---- EXERCISE MATERIALS
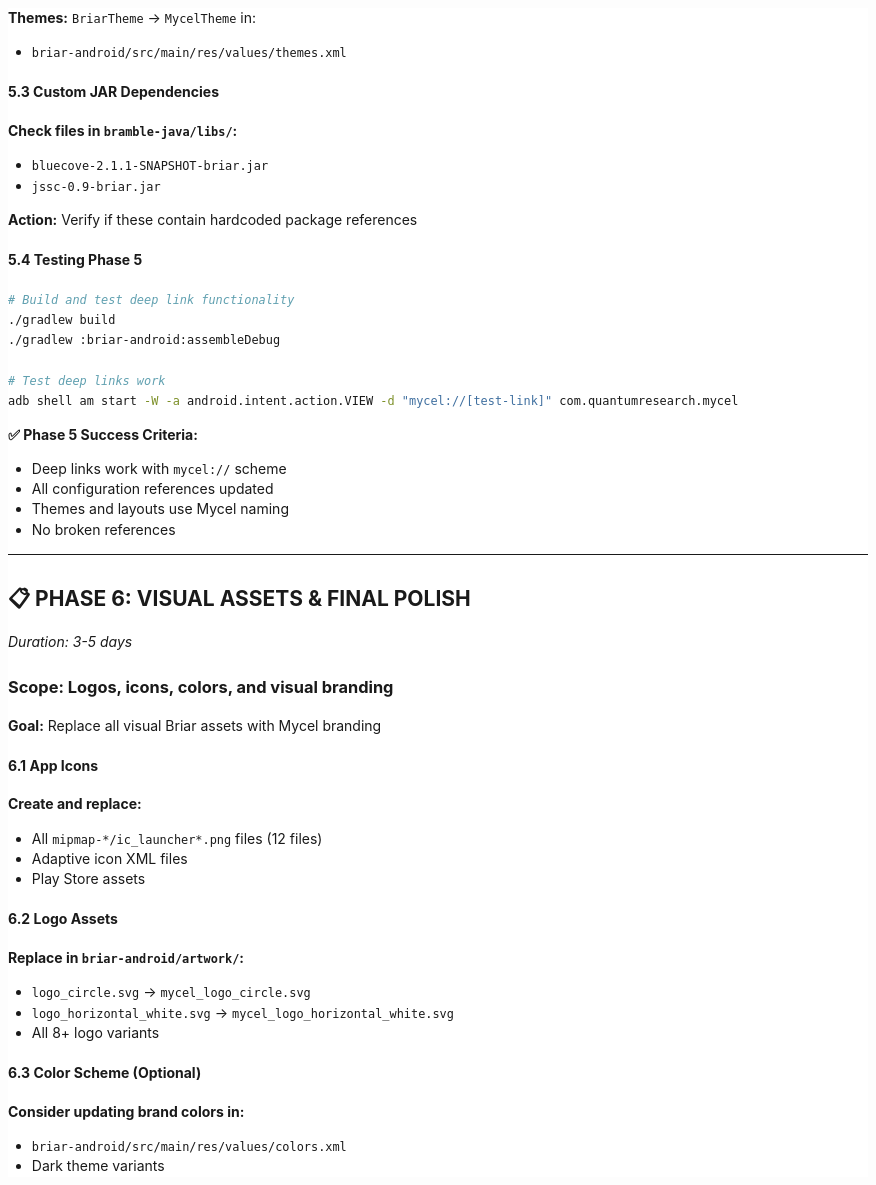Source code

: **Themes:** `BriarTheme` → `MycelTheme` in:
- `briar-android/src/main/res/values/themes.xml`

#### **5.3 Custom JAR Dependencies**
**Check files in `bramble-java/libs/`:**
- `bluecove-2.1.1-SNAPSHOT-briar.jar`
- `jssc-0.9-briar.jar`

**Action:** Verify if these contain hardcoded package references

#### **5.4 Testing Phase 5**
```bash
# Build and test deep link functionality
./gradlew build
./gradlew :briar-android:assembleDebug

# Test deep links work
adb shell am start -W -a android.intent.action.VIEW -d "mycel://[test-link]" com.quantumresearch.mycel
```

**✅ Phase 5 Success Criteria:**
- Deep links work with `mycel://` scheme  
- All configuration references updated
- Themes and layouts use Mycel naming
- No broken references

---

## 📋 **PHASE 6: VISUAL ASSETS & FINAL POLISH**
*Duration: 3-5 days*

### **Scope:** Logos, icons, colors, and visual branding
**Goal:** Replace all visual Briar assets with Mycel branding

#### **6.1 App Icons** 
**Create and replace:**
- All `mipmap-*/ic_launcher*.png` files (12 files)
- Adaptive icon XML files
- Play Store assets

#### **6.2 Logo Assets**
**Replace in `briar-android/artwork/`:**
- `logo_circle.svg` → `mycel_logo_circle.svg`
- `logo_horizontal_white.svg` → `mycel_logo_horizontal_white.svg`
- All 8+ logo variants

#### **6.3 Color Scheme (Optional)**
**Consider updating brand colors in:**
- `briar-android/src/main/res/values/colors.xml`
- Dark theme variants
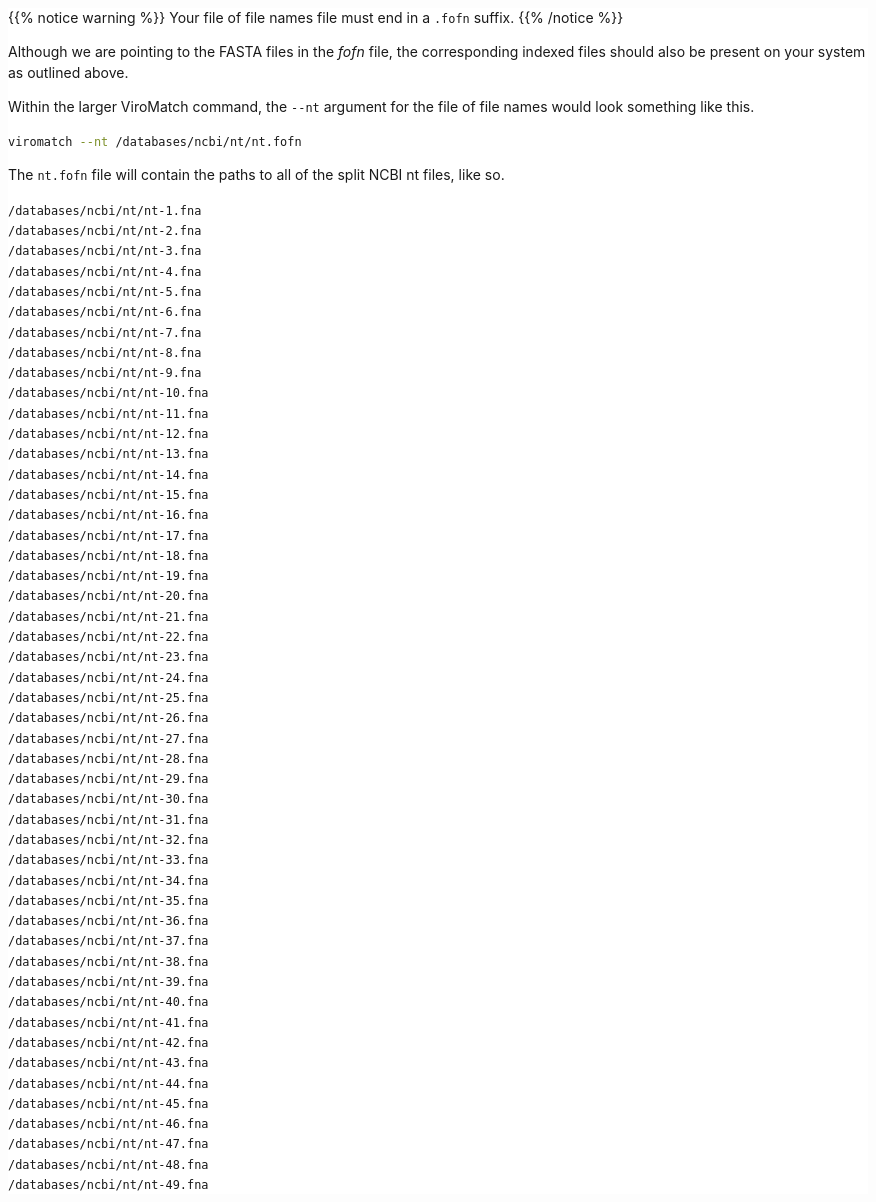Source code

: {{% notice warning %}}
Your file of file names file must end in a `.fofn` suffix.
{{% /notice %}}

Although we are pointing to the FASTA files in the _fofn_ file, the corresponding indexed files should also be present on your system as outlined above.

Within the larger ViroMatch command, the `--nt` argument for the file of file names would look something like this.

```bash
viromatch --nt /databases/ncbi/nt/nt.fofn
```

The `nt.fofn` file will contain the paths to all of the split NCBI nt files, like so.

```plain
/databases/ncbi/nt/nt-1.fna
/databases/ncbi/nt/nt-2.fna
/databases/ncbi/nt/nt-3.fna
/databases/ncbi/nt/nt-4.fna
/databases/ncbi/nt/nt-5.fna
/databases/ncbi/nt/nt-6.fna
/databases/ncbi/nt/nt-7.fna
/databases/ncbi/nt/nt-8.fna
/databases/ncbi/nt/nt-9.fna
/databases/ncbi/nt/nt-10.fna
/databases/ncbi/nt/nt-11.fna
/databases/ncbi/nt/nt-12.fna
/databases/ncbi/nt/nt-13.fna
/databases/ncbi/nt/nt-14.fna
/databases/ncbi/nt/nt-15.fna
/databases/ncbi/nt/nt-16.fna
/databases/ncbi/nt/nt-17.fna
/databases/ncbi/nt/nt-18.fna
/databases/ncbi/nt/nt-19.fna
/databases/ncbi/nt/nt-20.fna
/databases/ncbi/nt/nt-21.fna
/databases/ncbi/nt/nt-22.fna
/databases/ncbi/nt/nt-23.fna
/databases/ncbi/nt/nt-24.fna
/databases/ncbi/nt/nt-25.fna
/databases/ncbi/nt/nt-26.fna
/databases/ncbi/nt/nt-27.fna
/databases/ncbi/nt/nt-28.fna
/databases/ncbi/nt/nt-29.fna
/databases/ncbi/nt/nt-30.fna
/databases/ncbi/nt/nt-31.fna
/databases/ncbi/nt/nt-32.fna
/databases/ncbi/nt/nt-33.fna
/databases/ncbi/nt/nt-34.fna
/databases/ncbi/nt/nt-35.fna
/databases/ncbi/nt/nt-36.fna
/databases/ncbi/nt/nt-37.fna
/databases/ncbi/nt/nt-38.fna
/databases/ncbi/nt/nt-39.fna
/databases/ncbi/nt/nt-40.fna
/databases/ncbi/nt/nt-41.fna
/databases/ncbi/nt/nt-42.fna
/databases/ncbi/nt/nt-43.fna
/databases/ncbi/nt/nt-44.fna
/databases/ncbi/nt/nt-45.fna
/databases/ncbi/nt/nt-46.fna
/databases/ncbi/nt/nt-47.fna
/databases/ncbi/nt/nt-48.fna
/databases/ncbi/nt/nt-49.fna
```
--------
---- EXERCISE MATERIALS
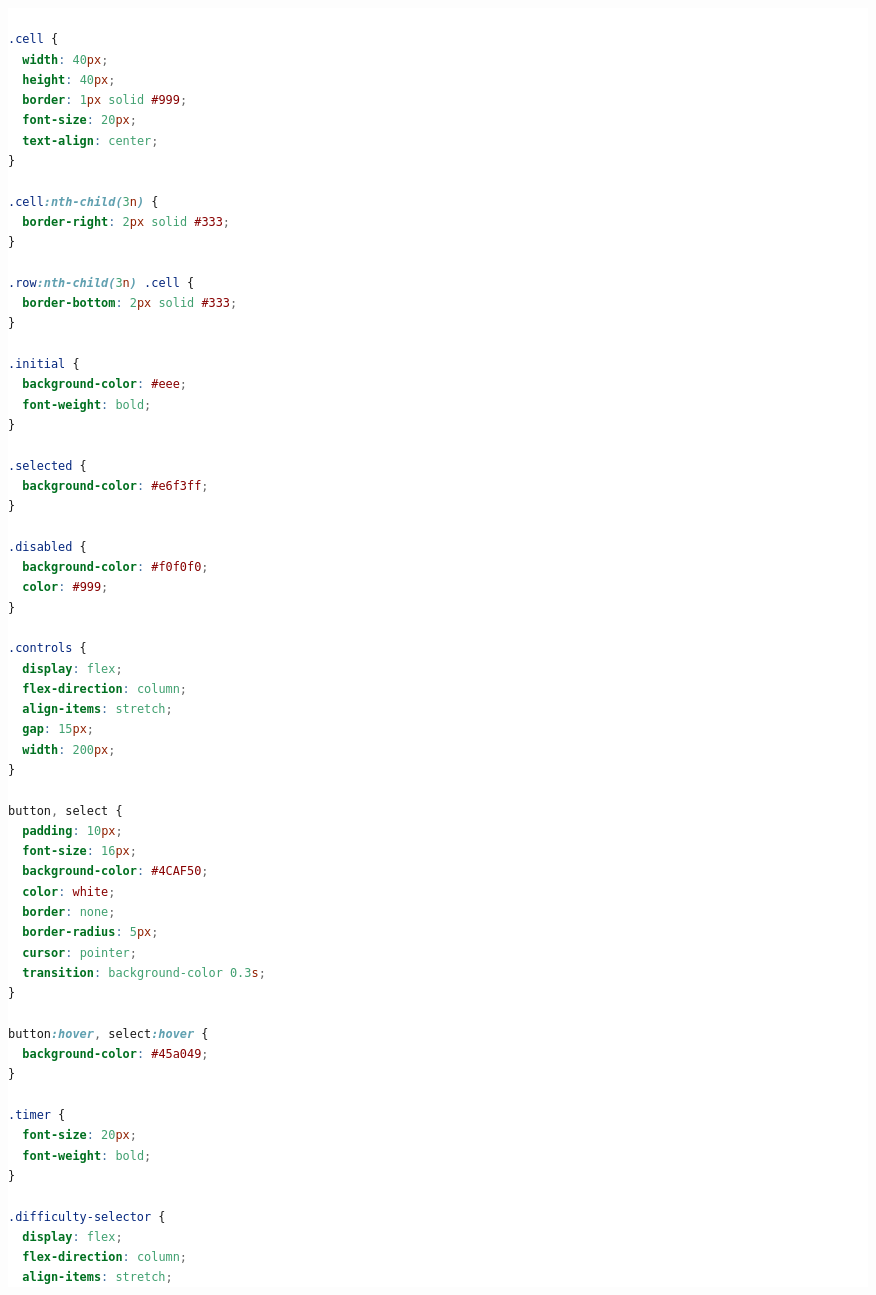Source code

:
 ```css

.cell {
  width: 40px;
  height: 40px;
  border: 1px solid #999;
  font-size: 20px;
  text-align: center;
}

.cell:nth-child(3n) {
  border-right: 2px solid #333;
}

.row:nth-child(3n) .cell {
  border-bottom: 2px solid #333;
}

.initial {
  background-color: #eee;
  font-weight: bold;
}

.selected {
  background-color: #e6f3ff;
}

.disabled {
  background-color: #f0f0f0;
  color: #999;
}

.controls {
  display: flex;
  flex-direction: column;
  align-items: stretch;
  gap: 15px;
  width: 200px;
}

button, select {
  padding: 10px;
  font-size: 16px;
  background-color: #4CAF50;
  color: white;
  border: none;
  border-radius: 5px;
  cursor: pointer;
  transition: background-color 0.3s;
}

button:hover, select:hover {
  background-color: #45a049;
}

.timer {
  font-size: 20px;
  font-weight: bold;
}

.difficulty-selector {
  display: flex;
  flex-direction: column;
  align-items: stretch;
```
--------
=== WHAT TO DO ===
Take the stretch of lines above from the one containing "- Deep links" through the one containing "brand colors in:**" and repeat it exactly, adding no other line.

=== THE ANSWER ===
- Deep links work with `mycel://` scheme  
- All configuration references updated
- Themes and layouts use Mycel naming
- No broken references

---

## 📋 **PHASE 6: VISUAL ASSETS & FINAL POLISH**
*Duration: 3-5 days*

### **Scope:** Logos, icons, colors, and visual branding
**Goal:** Replace all visual Briar assets with Mycel branding

#### **6.1 App Icons** 
**Create and replace:**
- All `mipmap-*/ic_launcher*.png` files (12 files)
- Adaptive icon XML files
- Play Store assets

#### **6.2 Logo Assets**
**Replace in `briar-android/artwork/`:**
- `logo_circle.svg` → `mycel_logo_circle.svg`
- `logo_horizontal_white.svg` → `mycel_logo_horizontal_white.svg`
- All 8+ logo variants

#### **6.3 Color Scheme (Optional)**
**Consider updating brand colors in:**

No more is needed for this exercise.